Może chce pani? Pół banku u niej kupuje i wszyscy chwalą. Nawet
sam pan dyrektor! A nasza kadrowa to zawsze dwie gęsi zamawia, jedną
z mięsem, a drugą z jabłkami. Podobno lepsza by była z
pomarańczami, ale gdzie dziś pomarańcze dostać? Na samej gęsi to
tego mięsa nie za wiele, dlatego ja zawsze zamawiam nadziewaną
mięsem mielonym i już później nie troszczę się o żadne
kotlety. W końcu to takie krótkie święta.
I Stefcia
złożyła obfite zamówienie. Ufała, że faktycznie te frykasy będą
bardzo dobre. Jednak nie miała jak powiadomić babci, bo to telefon
zamiejscowy, więc nie chciała, by ktoś miał do niej jakieś
pretensje. Tymczasem na drugi dzień zadzwonił Piotrek – ojciec
jest w szpitalu – serce.

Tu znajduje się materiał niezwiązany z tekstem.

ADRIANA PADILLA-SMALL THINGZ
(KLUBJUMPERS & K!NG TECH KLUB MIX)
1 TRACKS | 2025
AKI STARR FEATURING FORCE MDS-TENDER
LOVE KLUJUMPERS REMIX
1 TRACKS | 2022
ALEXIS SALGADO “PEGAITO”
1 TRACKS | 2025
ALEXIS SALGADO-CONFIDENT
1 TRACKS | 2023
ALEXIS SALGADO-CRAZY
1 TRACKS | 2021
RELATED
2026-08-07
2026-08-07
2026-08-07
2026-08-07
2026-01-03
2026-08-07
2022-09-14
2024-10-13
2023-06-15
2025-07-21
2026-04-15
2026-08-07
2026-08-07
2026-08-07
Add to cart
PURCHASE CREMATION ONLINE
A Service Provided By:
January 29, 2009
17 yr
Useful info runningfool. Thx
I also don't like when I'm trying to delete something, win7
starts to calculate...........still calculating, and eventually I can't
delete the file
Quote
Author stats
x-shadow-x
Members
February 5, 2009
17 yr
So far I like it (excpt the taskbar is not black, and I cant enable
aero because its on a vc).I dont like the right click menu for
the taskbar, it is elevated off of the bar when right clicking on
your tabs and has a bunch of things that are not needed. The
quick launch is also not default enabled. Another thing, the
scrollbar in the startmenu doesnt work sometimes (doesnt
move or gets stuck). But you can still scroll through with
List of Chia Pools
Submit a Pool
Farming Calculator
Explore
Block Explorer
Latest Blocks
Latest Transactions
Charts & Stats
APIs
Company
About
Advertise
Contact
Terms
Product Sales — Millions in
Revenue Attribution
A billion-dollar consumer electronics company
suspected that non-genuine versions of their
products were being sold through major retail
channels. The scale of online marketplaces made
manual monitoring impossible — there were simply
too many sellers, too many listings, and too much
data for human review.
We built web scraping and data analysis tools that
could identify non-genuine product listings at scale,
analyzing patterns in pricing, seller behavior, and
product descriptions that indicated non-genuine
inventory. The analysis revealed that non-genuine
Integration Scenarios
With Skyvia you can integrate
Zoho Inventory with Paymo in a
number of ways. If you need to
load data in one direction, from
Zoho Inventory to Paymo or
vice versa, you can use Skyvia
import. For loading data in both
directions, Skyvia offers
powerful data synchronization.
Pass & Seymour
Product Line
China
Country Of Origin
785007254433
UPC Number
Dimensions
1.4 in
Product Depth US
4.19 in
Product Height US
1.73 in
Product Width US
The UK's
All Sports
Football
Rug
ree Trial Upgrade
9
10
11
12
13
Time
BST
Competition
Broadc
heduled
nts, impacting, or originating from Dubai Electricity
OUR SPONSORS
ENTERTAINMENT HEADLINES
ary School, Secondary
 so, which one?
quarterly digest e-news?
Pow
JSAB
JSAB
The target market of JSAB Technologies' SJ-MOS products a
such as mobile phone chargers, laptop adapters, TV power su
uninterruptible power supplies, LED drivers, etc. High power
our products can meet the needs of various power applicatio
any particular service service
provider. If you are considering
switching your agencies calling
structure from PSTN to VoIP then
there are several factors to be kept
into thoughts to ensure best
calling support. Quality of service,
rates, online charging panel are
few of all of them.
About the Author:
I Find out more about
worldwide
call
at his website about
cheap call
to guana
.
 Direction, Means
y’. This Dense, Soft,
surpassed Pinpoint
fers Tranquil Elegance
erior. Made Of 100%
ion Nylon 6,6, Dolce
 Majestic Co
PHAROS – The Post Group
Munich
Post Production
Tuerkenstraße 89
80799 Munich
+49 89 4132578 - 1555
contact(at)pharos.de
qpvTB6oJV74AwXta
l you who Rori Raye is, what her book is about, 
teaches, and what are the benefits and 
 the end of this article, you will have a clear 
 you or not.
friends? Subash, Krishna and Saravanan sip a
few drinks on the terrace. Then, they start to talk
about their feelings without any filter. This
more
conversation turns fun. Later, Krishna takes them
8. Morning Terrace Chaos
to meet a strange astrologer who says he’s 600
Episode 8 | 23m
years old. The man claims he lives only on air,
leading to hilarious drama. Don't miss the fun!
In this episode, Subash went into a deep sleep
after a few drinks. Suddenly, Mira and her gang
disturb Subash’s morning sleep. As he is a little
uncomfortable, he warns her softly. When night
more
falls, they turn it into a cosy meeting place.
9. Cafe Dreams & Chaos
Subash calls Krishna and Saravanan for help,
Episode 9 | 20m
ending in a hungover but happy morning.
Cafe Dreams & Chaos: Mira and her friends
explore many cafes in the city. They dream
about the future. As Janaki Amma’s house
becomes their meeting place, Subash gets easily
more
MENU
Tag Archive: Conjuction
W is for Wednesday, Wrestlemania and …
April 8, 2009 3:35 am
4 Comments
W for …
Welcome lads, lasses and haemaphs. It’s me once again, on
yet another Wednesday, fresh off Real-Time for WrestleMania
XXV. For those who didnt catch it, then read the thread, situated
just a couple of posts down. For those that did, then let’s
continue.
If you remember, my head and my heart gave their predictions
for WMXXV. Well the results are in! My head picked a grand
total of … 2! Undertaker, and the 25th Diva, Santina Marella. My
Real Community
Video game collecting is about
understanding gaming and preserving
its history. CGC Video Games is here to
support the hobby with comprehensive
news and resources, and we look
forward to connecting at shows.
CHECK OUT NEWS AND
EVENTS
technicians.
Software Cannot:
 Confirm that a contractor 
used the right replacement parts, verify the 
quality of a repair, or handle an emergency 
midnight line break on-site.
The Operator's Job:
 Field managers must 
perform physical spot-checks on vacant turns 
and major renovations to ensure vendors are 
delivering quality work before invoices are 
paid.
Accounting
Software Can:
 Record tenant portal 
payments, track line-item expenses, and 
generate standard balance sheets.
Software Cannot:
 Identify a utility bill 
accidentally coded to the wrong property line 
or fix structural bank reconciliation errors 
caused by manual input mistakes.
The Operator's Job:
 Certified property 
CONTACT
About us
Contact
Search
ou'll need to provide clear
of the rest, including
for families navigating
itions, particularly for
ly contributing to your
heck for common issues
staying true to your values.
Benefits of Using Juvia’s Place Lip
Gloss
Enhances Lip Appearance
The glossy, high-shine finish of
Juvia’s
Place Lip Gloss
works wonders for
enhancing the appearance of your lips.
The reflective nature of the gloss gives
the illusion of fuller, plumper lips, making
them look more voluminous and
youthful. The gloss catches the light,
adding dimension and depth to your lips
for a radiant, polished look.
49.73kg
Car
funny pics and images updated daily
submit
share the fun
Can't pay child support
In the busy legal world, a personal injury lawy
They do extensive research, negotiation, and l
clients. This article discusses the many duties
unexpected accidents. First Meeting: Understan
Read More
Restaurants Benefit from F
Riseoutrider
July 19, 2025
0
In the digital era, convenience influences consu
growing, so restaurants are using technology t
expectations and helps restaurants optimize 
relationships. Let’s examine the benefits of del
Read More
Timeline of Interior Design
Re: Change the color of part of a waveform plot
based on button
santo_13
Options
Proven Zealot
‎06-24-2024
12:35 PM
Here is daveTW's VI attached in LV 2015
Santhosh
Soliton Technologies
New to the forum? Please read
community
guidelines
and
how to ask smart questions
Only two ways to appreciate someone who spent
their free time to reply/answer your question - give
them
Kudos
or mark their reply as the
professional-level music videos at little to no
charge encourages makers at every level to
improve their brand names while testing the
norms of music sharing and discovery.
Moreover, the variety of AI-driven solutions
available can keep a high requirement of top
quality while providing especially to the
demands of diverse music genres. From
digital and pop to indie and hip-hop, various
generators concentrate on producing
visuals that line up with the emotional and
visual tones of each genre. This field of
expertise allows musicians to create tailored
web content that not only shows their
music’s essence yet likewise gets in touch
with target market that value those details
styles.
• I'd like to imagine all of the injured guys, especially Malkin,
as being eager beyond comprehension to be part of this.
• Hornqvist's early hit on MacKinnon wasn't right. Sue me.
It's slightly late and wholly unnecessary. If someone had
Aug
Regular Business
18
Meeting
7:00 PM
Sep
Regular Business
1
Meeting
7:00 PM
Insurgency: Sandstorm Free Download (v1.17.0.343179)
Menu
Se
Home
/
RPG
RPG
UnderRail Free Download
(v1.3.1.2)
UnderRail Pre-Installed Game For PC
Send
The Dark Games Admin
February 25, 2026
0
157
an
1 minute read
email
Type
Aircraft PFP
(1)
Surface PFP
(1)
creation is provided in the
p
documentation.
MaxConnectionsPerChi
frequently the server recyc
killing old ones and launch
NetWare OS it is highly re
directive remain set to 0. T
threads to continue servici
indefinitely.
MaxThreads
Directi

A babcia przeziębiona i leży w łóżku.
On jest teraz całym gospodarzem, dobrze, że Smulczyński wrócił z
sanatorium.
- Ty mi nie gadaj o Smulczyńskim, tylko mów, co
z tatą!
- O to chodzi, że nie do końca wiadomo. Codziennie
dostaje kroplówkę, jest podłączony do jakichś urządzeń, serce
jest cały czas monitorowane. Jeśli dobrze zrozumiałem, to są
problemy z zastawkami, ale ja się na tym nie znam, mogłem coś
przekręcić. Coś było wspominane o rozruszniku, ale to na zasadzie
gdybania.
- A jak on się czuje? Co mówi?
- Nic nie
mówi. Po prostu leży lub śpi. Wydaje mi się, że jest bardzo
słaby, nawet nie jest w stanie nadrabiać miną. Tam jest taki młody
lekarz, nie wiem, jak ma na nazwisko. Mówił, że być może
wypuszczą tatę na przepustkę na święta, jeśli nie na dwa dni,
to chociaż na jedną dobę.
- A babcia?
- Babcia
jest chora przeze mnie i przez Tajkiego. Wiesz, teraz gdy ciebie nie
ma, to babcia co rano wypuszcza tego mego drania na dwór, a potem
robi tacie śniadanie. Za którymś razem Tajki nie chciał wrócić
do domu, chociaż go wołała. Wyszła nieubrana na werandę, stała
tam chwilę, chyba nawet wyszła całkiem na zewnątrz i aż
przemoczyła kapcie, a ten łobuz i tak nie przyszedł. Później
Smulczyński go przyprowadził. A babcia już na drugi dzień była
chora. Był u niej lekarz z domową wizytą. Barnaba – znasz go?
Tylko jakoś leki nie zadziałały, i leży teraz cały czas z
temperaturą. Lekarz sam z siebie przyjeżdża do babci co dwa dni. A
jak pogotowie zabrało tatę, to już całkiem się rozchorowała,
chyba z nerwów. Zadzwoniła po mnie do szkoły do dyrektora, żebym
natychmiast przyjechał. Do świąt mam już do szkoły nie wracać.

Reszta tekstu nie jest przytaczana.